If the FDA does ultimately grant authorization for the Pfizer vaccine in kids ages 5 to 11, the vaccine would be able to be administered fairly quickly
Then the FDA will continue to review data to decide whether to grant full FDA approval for the vaccine in kids ages 5 to 11.
The FDA approved the Pfizer vaccine for people ages 16 and older in August. It is currently authorized for emergency use in children ages 12 to 15.
The two other vaccines currently available in the U.S., Moderna and Johnson & Johnson, are currently available only for people 18 years and older.
2. The Pfizer dose is different for kids under age 12.
In Pfizer and BioNTech’s clinical trial of more than 2,200 children, the COVID-19 vaccine was administered in two doses, but the doses were one-third the amount given to adults.
The clinical trial results, which have not yet been peer-reviewed, showed the antibody response in children at that dose was at least as strong as the full adult does in patients ages 16 to 25.
Pfizer and BioNTech say the vaccine produced minimal side effects in children ages 5 to 11, and the side effects were similar to those experienced by adults and older children.
For 12- to 15-year-olds, the FDA has authorized the same dosing as adults with the Pfizer two-dose vaccine.
3. FDA authorization is not expected to be rushed.
The FDA has signaled it will be extremely thorough in its review of COVID-19 vaccines for younger kids, so a quick authorization is not expected for the Pfizer BioNTech vaccine.
In general, federal and industry officials say they expect the first vaccine shots for children ages 5 to 11 could happen by the end of this year or early 2022.
For reference, Pfizer announced the results of its clinical trials for the COVID-19 vaccine in children ages 12 to 15 in March. The FDA authorized the vaccine for emergency use in that age group around two months later, in May.
4. The vaccine focus is on kids’ immune systems.
Children have different immune systems than adults, so it should be reassuring for parents that the Pfizer BioNTech vaccine has been shown to be safe in kids.
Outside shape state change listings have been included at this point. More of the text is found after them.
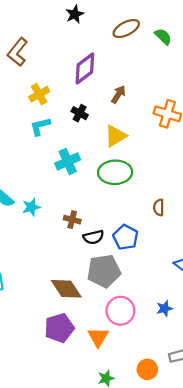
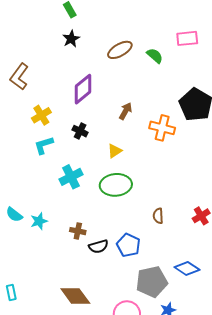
brown arrow: (118, 94) -> (126, 111), moved
yellow triangle: (115, 136) -> (115, 151), size x0.7
gray pentagon: (104, 271) -> (152, 282), moved

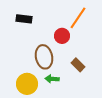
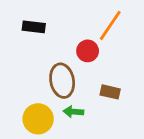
brown rectangle: (78, 65) -> (110, 92), turned -32

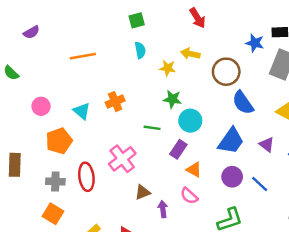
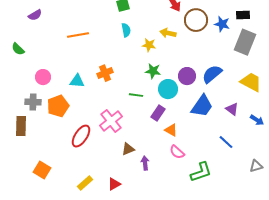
brown circle: (226, 72) -> (196, 20), moved
blue semicircle: (243, 103) -> (212, 74), turned 85
cyan triangle: (82, 111) -> (77, 81), turned -35
red ellipse: (86, 177) -> (81, 136), turned 40
purple circle: (232, 177) -> (187, 76), moved
gray cross: (55, 182) -> (33, 102), moved
pink semicircle: (189, 196) -> (177, 152), moved
orange square: (53, 214) -> (42, 170), moved

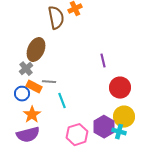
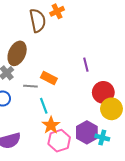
orange rectangle: (34, 87) -> (49, 78), moved
orange star: (32, 115) -> (51, 125), moved
yellow circle: (124, 117) -> (111, 109), moved

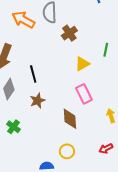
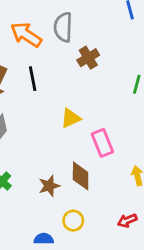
yellow triangle: (82, 64) -> (71, 118), moved
black line: (33, 74) -> (33, 79), moved
brown star: (37, 101) -> (49, 186), moved

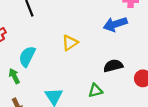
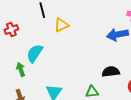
yellow triangle: (70, 43) -> (61, 25), moved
Differing immune systems among people of different ages also help explain why the cutoffs for vaccine eligibility rest on age and not body size.
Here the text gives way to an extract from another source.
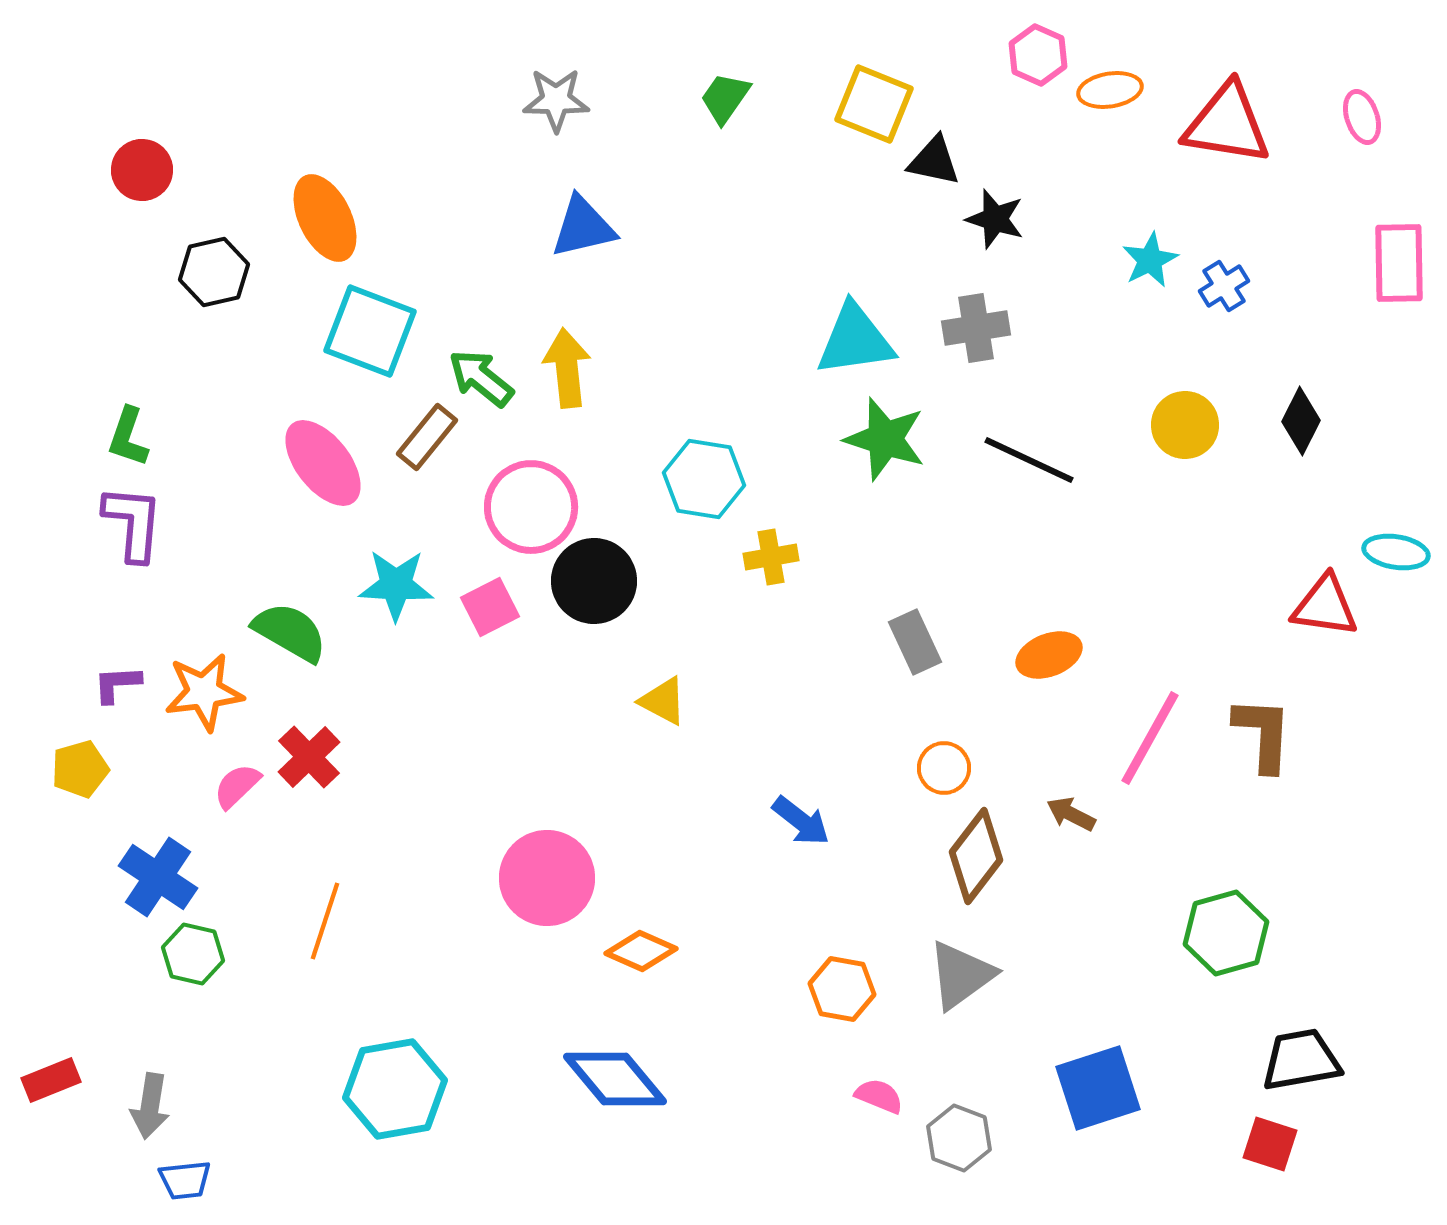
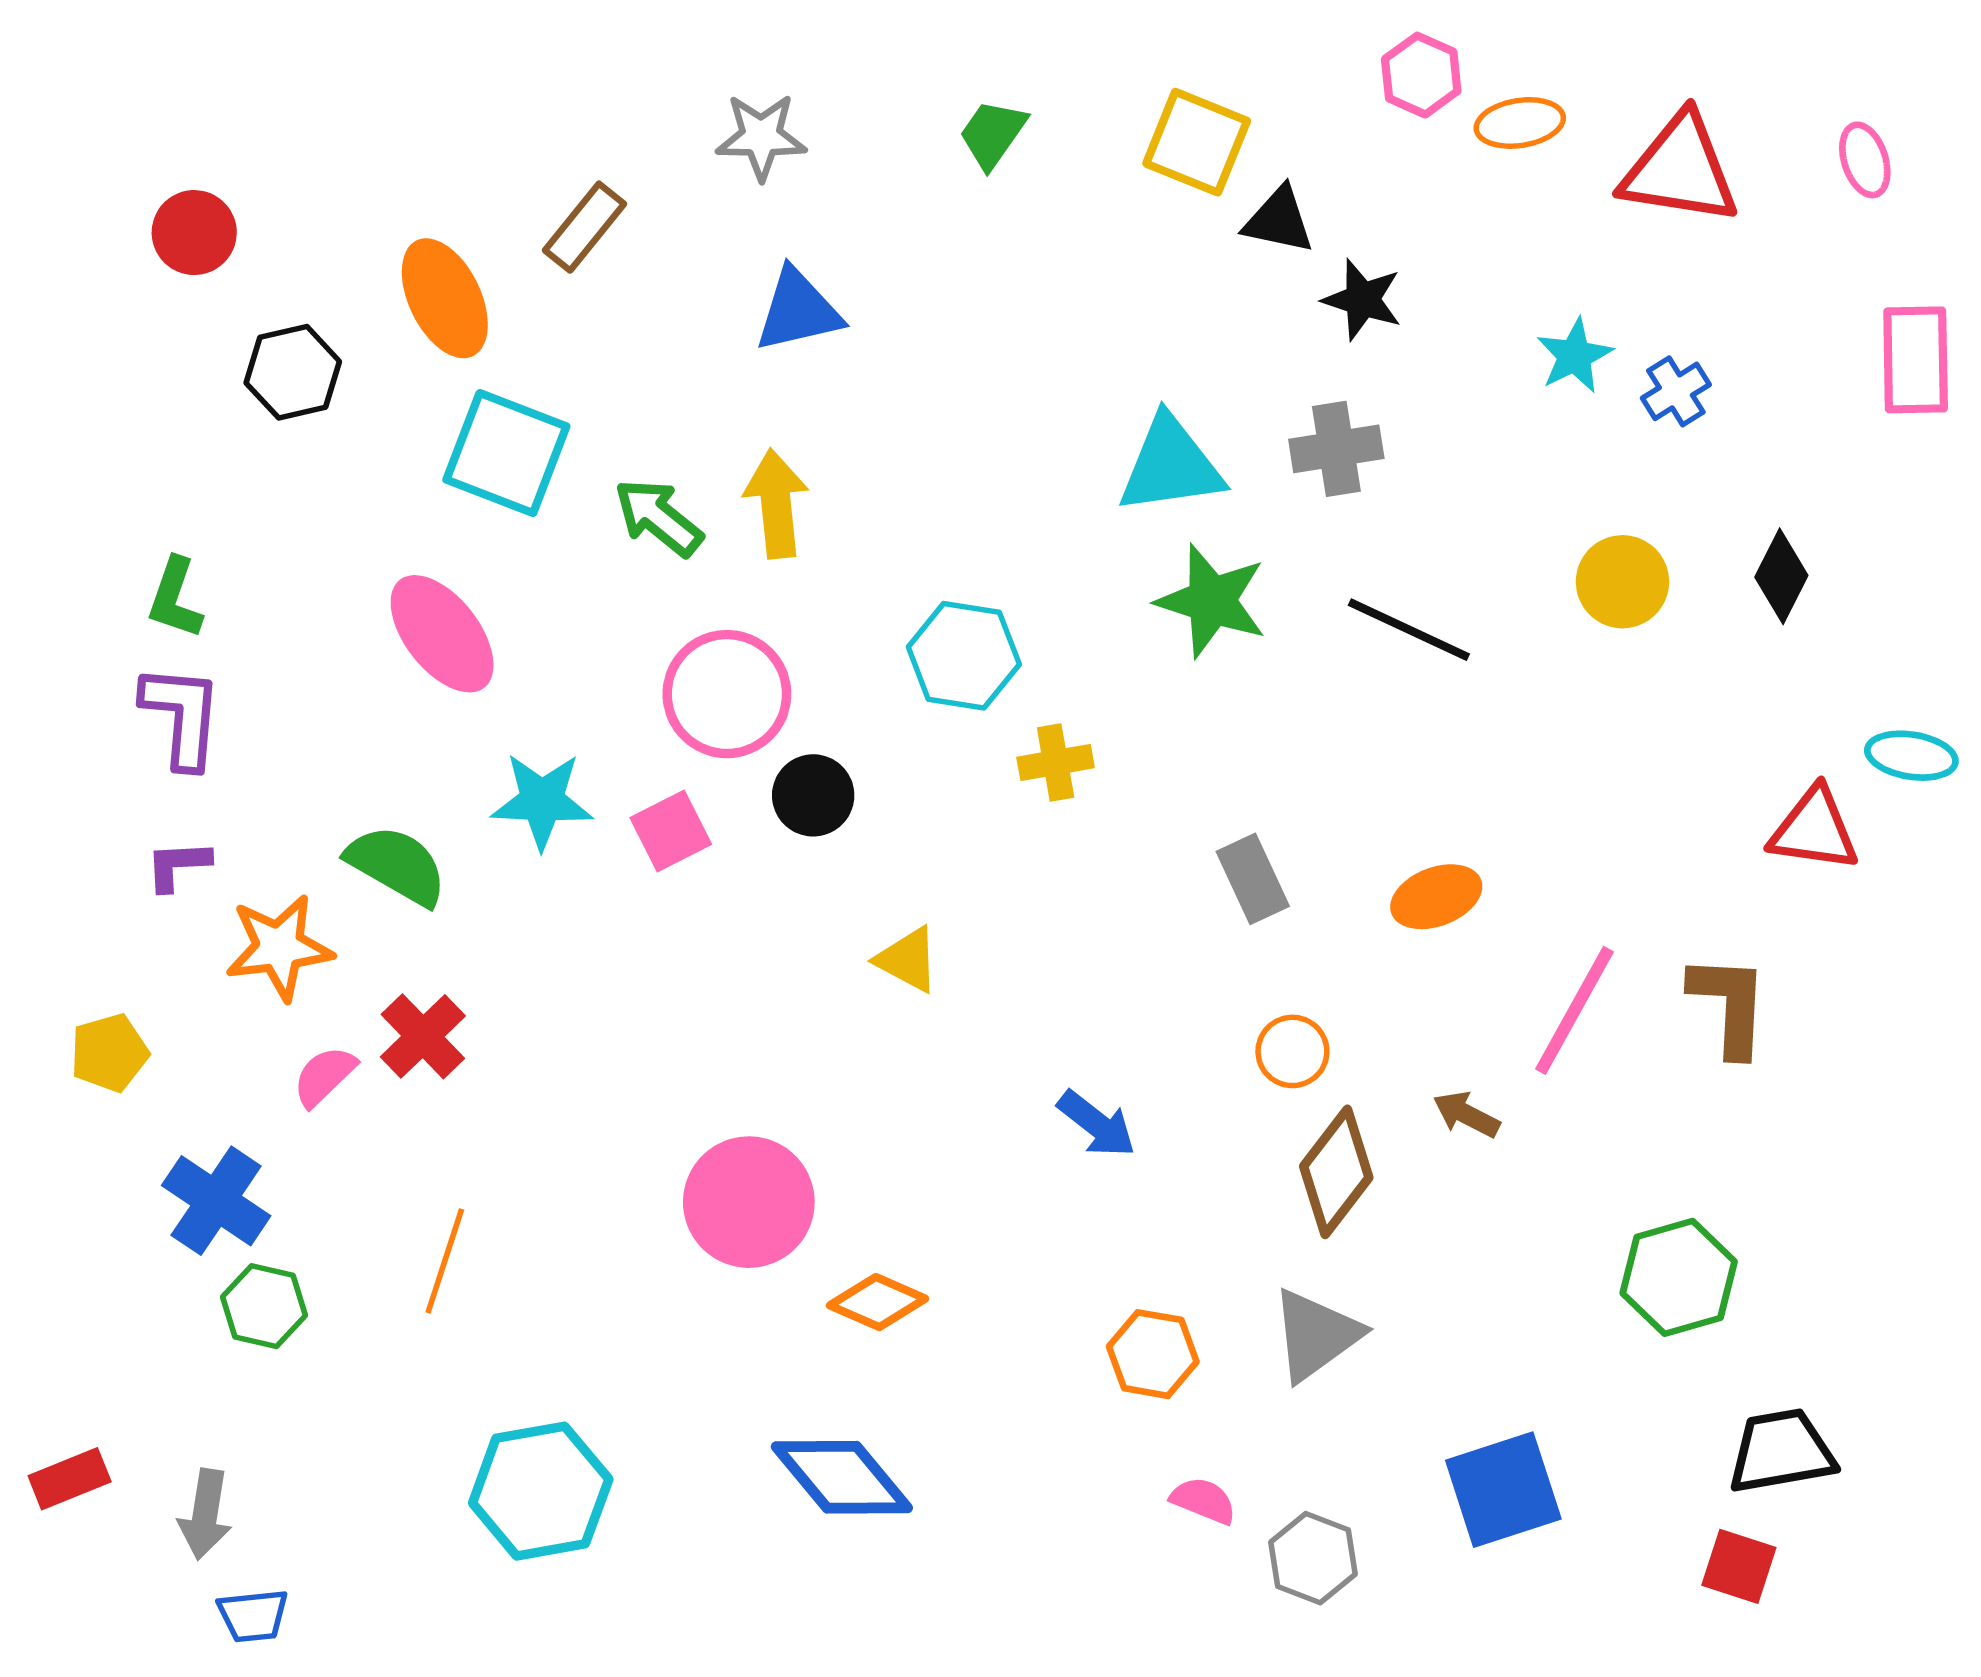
brown rectangle: (427, 437) -> (584, 227), moved
black circle: (594, 581) -> (813, 795), size x0.7
purple L-shape: (117, 684) -> (178, 865), moved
In addition to the COVID-19 vaccine, other immunizations are also scheduled and administered based on age and not weight. This is partially due to the fact that the body’s immune responses to vaccinations and infection are thought to be different based on age.
5. Families need to remain vigilant against COVID-19.
While there is a light at the end of the tunnel with younger kids having access to a COVID-19 vaccine, families need to stay vigilant against the virus as they wait for FDA authorization.
Unvaccinated children can not only become ill from COVID-19 themselves, but they can also spread the virus to more vulnerable family members and other adults with whom they interact.
Both the Centers for Disease Control and Prevention and the American Academy of Pediatrics recommend universal mask wearing in schools to help slow the spread of COVID-19.
Experts say that in addition to unvaccinated children wearing face masks, parents and siblings who are vaccinated should also continue to wear face masks indoors because of the rates of breakthrough infections in the U.S.
Families should also continue to follow other safety guidelines shared throughout the pandemic, including social distancing and hand washing.